● **ISTRUZIONI OPERATIVE**
a: Nel testo su canoni e tasse, quale ministero ha chiesto agli associati il pagamento di canoni arretrati?
b: Scrivi il seguito del testo su canoni e tasse, a partire dall'ultima riga riportata.

● **ESTRATTO DEL DOCUMENTO**
------------------------------

<< Precedente

Home Page

Successiva >>


CANONI E TASSE

Ad un gruppo di associati che hanno ricevuto dal Ministero delle Comunicazioni richiesta di pagamento di cànoni arretrati, il Conna ha indicato lo studio legale di cui è solito valersi.
Riteniamo che il ricorso che segue del professore avvocato Carlo Lombardi, sia il primo di una lunga serie in difesa di una categoria altrimenti destinata a scomparire. 
La sua lettura apre nuovi orizzonti di difesa che ognuno potrà utilizzare.

ECC.MO TRIBUNALE AMMINISTRATIVO REGIONALE DEL LAZIO

RICORSO

Nell'interesse di: (omessi dati anagrafici, ndr)

1) Radio Alfa (Civitanova M., MC); 2) Canale 102 (Termoli, CB); 3) Canale 105 (Veglie, LE); 4) Radio Antenna  Alta (Casei Gerola, PV); 5) TRS Milano (Cologno Monzese, MI); 6) Radio Amaselo International (Regalbuto, EN); 7) Radio Idea Stereo (Ascoli Piceno); 8) GS Television (Palermo); 9) Dimensione Radio  Rete Uno Italia (Siracusa); 10) Canale 94 Stereo (Nova Siri, MT); 11) Radio Pulsar (Cumiana, TO); 12) Radio Universal (Casnigo, BG);

contro 

MINISTERO DELLE COMUNICAZIONI (Direz. Gen. Concessioni e Autorizzazioni)

------------------------------

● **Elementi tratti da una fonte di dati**
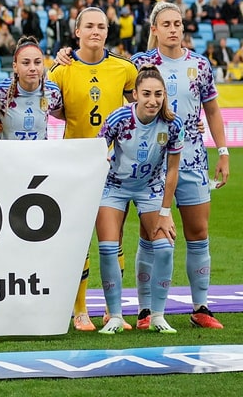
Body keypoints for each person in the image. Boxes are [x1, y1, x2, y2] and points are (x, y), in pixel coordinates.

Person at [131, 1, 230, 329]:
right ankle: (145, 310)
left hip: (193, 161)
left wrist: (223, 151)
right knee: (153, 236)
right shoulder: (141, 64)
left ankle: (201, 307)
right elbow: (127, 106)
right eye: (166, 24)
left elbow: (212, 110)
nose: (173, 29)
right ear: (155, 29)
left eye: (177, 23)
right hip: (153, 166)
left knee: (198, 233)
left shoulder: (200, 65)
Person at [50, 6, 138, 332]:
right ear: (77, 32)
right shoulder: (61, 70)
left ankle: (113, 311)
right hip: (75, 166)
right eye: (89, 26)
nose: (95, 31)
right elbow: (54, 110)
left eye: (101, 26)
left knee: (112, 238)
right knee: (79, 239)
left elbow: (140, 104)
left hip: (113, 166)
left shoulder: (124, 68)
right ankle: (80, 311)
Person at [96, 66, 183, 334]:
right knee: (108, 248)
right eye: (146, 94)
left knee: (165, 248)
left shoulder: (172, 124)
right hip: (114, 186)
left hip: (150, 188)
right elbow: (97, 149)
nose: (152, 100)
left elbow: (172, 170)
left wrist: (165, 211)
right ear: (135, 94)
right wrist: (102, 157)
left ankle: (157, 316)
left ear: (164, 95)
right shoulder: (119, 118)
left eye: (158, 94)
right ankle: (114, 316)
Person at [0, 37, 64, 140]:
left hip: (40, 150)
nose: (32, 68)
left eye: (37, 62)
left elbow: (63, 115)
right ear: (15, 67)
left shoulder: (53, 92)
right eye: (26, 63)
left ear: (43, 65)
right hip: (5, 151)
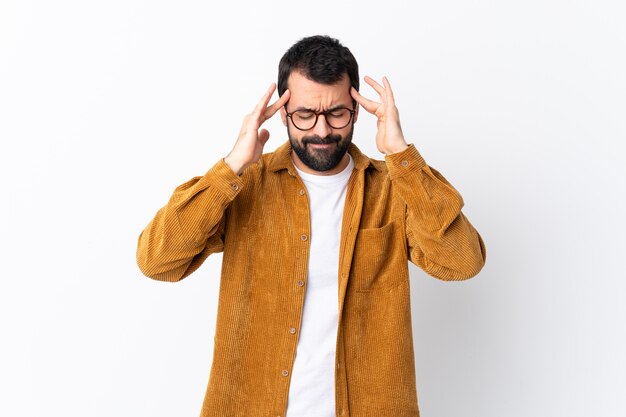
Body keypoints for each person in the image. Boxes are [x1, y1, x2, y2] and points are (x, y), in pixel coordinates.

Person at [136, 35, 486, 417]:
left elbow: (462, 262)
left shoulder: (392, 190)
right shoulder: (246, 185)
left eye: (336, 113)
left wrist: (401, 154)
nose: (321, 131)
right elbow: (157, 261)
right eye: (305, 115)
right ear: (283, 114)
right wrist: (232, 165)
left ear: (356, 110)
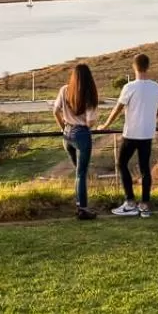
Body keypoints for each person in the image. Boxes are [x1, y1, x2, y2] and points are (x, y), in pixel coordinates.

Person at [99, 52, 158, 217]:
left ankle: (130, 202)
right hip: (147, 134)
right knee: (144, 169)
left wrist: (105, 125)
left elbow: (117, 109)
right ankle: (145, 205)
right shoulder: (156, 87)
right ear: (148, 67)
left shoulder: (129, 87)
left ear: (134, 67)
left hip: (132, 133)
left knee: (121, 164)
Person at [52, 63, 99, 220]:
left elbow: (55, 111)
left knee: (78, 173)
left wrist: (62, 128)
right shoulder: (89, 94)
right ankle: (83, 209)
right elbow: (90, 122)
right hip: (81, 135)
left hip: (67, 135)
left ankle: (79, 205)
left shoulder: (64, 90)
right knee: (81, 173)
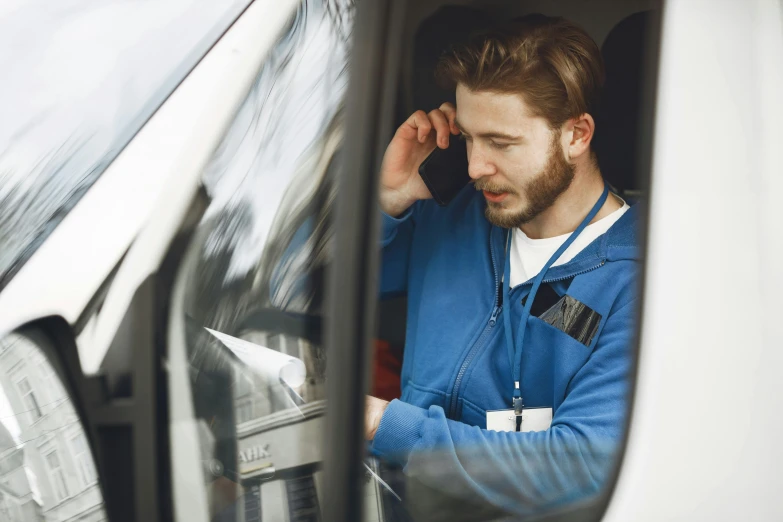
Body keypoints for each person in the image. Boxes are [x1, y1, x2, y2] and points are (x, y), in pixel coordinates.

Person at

------------------------------

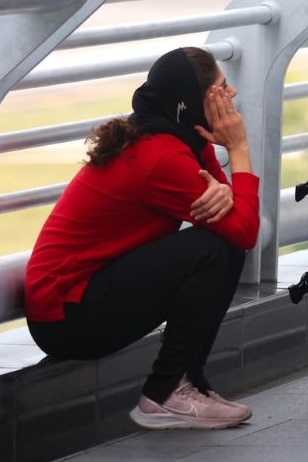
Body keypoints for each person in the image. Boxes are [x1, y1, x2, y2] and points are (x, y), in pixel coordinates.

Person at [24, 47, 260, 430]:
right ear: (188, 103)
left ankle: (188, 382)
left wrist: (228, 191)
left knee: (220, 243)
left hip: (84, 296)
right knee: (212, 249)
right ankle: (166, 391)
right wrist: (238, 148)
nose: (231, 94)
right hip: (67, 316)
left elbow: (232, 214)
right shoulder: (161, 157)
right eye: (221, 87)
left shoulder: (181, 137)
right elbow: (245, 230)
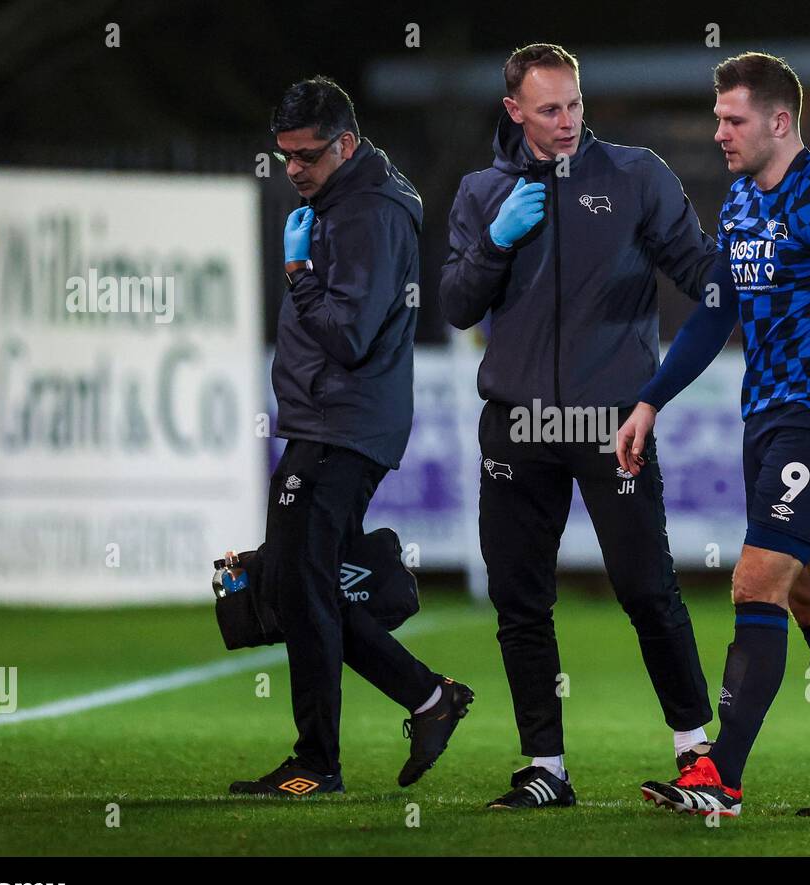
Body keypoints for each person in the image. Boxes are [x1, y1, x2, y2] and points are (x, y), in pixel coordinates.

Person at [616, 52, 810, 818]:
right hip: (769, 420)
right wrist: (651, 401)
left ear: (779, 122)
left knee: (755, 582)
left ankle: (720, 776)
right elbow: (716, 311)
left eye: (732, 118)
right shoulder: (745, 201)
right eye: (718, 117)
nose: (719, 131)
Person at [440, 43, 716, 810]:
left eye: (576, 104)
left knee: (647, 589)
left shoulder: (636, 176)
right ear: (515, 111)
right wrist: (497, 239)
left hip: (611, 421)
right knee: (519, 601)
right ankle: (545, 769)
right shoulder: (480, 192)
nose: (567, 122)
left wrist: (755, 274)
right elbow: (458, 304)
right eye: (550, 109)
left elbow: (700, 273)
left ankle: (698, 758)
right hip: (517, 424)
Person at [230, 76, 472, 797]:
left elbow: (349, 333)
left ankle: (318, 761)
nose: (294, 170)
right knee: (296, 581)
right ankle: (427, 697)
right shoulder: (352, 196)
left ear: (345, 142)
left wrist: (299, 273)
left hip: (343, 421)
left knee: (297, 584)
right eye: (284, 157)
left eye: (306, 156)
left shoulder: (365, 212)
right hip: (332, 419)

------------------------------

● **RISULTATI**
a: Il Ministero delle Comunicazioni.

b:
in persona del Ministero pro tempore domiciliato ex lege presso 
l'Avvocatura Generale dello Stato in Roma, via dei Portoghesi, 12

per l'annullamento, previa sospensiva

del provvedimento emesso dal Ministero delle Comunicazioni, Direzione Generale Concessioni  Autorizzazioni - Divisione V - Sez. II, avente ad oggetto "Richiesta Canone di Concessione per la radiodiffusione sonora in ambito locale" emesso, con date diverse protocollo base DGCA 5/905320 e pervenuto alle emittenti in epigrafe in date diverse nel mese di agosto c.a. come da singole copie che vengono prodotte con il quale si invitano le emittenti in epigrafe al pagamento dei canoni concessori dovuti per l'esercizio dell'attività radiofonica in ambito locale come da specifici prospetti allegati e ciò per i periodi regressi fino al corrente anno escluso poiché viene comunicato che per l'anno 2000 verrà applicata la normativa di cui alla legge 23/12/99  n.488, art.27, commi 9 e 10 (1% del fatturato conseguito nell'anno precedente).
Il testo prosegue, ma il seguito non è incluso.